There are many things a Vocation Director looks for in a candidate for priesthood, but few things more important than what a man thinks and how he acts towards women. For so many reasons, its important for me to understand how men who are considering the priesthood think of women.
Many years ago, I worked with a religious sister who shared with me some of her experiences over a lifetime, nearly 50 years as a religious sister including the many times she had been demeaned, condescended to, disrespected, marginalized or made to feel less important in dignity by priests and sadly even bishops. She WAS NOT (and is not) an angry woman and I was glad she shared that with me. It raised my own awareness, as a seminarian then, that we men have work to do.
It can be a great challenge for a great many people to be a part of (our) Church that seems to be dominated by men, as we have an all-male clergy. I know that there are many people who struggle with this. I know that as a priest, the single-most asked question in the classroom by students is “why can’t girls (women) be priests?” My answers are often long and theological with reference to Scripture and Tradition, and they are often, I’m sure, unsatisfying to the inquirer. I also consider my friend’s experience and I add to it that we priests need to be aware that we have often distorted and at times have disrespected the office we hold as Priests and Bishops. What I offer people is that Priests and Bishops were never supposed to treat women as anything less than equal and the power and authority given by ordination is meant to bring salvation and a deeper encounter with our Lord and Saviour, rather than to be lorded over people or used to control or exert power. I admit we’ve come a long way in understanding that, but we have a long way to go. As Pope Francis says “there’s no Church without women” and while women can’t be priests, “[women] cannot be limited in the role and importance; the part they play” in bringing Jesus Christ and the Glory of God through the Church to the world.

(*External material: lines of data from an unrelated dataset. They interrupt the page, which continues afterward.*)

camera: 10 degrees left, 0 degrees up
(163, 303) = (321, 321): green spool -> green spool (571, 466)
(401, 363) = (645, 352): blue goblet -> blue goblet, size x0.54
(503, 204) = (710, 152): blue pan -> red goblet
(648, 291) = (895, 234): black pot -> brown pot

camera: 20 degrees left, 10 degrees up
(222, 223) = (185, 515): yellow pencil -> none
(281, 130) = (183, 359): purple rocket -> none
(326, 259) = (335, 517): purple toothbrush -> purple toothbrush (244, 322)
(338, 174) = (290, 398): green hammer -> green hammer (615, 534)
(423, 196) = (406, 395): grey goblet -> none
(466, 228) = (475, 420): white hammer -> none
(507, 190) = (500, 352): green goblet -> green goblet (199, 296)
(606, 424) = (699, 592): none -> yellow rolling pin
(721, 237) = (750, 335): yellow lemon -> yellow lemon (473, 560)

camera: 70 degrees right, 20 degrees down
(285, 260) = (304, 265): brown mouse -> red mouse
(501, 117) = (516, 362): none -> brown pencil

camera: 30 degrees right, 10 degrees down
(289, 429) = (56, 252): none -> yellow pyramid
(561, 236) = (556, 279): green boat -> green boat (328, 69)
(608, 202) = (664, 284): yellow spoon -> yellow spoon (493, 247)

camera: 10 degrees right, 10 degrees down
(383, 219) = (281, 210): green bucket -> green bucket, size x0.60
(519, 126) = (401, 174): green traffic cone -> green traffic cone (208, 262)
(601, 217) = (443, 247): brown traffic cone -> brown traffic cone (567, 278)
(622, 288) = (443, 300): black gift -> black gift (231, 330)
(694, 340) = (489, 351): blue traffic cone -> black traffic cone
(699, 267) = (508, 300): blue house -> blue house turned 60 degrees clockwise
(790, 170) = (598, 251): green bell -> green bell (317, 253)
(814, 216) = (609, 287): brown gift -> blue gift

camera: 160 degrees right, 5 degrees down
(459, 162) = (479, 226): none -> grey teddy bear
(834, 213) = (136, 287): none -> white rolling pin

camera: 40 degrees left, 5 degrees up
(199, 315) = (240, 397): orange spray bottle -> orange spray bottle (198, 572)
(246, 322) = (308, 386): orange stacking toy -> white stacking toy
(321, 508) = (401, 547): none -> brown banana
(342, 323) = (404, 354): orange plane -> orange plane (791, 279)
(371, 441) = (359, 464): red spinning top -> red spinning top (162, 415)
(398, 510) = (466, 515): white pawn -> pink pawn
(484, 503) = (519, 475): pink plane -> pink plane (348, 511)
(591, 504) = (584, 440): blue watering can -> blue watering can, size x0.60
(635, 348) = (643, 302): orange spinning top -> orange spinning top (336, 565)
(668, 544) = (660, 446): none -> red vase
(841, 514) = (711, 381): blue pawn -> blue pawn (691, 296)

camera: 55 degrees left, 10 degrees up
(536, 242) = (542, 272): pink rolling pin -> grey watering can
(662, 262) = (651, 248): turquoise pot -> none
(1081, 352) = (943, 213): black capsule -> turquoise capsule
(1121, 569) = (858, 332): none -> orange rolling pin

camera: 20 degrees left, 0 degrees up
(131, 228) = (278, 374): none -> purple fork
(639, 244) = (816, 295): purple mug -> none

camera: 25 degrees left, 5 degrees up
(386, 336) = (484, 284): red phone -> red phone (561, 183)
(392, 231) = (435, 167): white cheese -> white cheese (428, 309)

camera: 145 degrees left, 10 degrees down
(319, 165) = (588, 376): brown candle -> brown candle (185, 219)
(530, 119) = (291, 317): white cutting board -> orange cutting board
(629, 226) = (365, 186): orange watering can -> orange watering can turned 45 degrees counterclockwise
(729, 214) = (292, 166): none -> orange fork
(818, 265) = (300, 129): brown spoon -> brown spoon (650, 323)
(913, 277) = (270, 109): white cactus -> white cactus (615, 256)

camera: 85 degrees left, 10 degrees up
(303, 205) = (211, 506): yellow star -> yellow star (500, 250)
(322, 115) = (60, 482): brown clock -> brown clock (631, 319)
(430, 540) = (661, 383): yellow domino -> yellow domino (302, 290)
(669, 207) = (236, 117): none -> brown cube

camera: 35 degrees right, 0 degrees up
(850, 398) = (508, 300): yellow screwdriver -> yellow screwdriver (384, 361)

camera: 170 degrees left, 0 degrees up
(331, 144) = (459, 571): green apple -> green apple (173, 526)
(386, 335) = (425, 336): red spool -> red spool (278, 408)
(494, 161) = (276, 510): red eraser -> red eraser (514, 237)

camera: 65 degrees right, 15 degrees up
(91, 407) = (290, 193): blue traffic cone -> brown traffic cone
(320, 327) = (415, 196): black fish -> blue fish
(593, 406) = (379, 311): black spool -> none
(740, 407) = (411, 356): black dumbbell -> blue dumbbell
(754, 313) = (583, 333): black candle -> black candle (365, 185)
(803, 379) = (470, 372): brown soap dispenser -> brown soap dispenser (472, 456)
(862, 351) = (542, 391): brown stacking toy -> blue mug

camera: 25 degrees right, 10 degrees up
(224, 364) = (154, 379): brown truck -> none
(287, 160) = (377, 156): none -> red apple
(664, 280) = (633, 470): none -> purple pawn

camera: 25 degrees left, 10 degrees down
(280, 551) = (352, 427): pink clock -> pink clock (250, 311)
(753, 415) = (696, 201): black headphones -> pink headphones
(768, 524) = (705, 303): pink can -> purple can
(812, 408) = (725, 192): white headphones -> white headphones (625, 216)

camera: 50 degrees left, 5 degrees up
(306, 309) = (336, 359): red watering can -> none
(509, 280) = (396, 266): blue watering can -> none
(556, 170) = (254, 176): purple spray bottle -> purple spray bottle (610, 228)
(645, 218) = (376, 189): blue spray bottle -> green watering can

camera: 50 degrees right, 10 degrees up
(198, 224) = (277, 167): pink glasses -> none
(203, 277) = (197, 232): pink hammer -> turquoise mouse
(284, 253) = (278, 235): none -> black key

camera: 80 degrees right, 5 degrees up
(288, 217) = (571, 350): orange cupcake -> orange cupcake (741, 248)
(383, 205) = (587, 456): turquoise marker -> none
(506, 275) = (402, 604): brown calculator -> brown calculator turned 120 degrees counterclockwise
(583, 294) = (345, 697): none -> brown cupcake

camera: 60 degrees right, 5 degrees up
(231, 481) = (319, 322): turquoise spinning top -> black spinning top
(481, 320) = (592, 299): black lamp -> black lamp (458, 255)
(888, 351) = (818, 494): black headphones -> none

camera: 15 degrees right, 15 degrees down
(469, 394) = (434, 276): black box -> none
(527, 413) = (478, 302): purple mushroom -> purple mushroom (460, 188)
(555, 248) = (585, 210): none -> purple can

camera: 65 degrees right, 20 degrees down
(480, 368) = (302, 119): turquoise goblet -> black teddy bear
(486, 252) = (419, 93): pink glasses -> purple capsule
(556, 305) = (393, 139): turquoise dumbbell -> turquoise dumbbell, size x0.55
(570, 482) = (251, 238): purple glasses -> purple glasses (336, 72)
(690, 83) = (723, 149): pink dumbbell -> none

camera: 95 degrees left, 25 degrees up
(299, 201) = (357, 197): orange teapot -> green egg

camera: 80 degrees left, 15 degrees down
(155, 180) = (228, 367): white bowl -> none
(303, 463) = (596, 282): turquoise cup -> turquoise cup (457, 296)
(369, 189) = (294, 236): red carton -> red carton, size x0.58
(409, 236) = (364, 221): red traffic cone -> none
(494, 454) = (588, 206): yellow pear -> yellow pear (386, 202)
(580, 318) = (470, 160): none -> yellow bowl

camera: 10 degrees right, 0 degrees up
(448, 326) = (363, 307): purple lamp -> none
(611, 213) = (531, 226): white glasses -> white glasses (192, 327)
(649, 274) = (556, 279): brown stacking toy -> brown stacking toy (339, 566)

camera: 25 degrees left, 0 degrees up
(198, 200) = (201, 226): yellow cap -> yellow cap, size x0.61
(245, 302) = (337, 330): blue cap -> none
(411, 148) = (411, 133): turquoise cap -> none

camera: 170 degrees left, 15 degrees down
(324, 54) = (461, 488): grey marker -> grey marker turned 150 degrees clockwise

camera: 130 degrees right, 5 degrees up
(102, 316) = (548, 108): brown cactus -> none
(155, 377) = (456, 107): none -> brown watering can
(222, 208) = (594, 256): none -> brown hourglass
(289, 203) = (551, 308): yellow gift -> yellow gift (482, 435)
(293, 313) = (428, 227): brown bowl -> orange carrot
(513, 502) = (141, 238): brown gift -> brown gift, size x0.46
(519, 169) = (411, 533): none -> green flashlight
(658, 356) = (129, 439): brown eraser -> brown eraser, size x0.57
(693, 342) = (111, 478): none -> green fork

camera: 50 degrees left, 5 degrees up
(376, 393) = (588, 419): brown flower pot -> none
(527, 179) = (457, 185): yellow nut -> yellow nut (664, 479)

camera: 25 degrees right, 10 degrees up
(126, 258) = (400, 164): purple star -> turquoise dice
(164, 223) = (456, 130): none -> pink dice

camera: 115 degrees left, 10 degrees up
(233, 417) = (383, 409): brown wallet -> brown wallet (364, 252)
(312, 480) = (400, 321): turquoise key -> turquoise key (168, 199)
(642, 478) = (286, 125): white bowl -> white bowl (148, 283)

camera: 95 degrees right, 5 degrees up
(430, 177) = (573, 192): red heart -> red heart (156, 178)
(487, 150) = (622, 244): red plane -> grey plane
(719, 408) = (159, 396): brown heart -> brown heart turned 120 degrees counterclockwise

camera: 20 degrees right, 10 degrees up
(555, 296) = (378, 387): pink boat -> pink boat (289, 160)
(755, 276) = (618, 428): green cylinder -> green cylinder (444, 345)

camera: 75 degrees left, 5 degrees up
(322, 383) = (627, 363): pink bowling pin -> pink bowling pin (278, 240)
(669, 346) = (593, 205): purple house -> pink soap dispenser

And who better to cite as the most powerful example of this than Mary Most Holy? To look and reflect upon the life of Mary, Mother of God, is to realize that God has made women to be great! She was given a vocation, a role, a part to play for all eternity that no one else could do – and she was given this role as a woman of faith. No one in all of human history was closer to God than she was. No one has the prayer power (the ability to intercede in prayer) for us that she does. Mary wasn’t an Apostle, nor was she a priest or a bishop. But if there was an Apostle or disciple who might have considered treating Our Lady with less than the fullest dignity she deserved, we could only imagine what Our Lord Himself would have had to say about that!
As a Vocation Director, it is of prime importance to look for men who understand this or are capable of seeing things in this way. Our future priests must have a deep respect for women already lived out and obvious in their lives. They must value equally and without exception women. A priest who wants to be “with the boys” and not spend his life with good female friends as well is problematic and hopefully we are all becoming more discerning and realistic in helping anyone who thinks this way with the issues that have led them to this way of thinking.
The role for women in the Church, in the world, as Christians witnessing to us IS GREAT and we celebrate that today as we celebrate the life of one of the greatest woman, Mary the Mother of God.